» **Task prompt**:
Print the records below word for word, beginning at the line that contains "Seen from above, by" and stopping after the line that contains "Answer: 0° — it already faces it".

» **Given entries**:

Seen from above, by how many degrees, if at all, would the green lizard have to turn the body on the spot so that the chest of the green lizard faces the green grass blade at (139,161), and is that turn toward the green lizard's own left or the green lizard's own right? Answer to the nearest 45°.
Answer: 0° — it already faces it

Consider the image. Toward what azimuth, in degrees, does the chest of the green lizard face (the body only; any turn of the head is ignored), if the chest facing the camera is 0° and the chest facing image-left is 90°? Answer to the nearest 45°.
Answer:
...
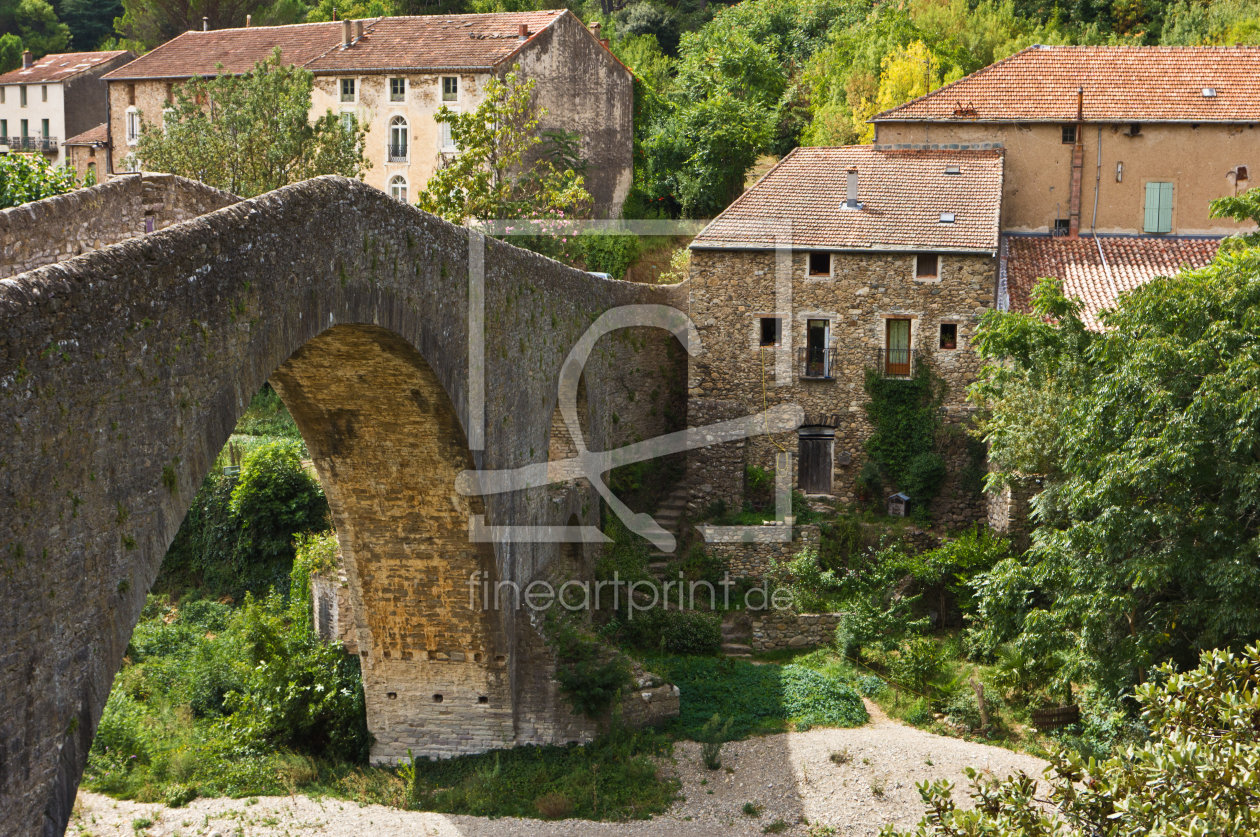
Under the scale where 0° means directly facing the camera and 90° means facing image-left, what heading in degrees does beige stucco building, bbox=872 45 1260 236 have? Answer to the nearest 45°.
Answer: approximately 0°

» **Answer area**:
Seen from above, by how many degrees, if at all, would the green lizard have to turn the body on the spot so that the chest of the green lizard faces the green grass blade at (139,161), and is that turn toward the green lizard's own left or the green lizard's own right? Answer to the nearest 45°.
Answer: 0° — it already faces it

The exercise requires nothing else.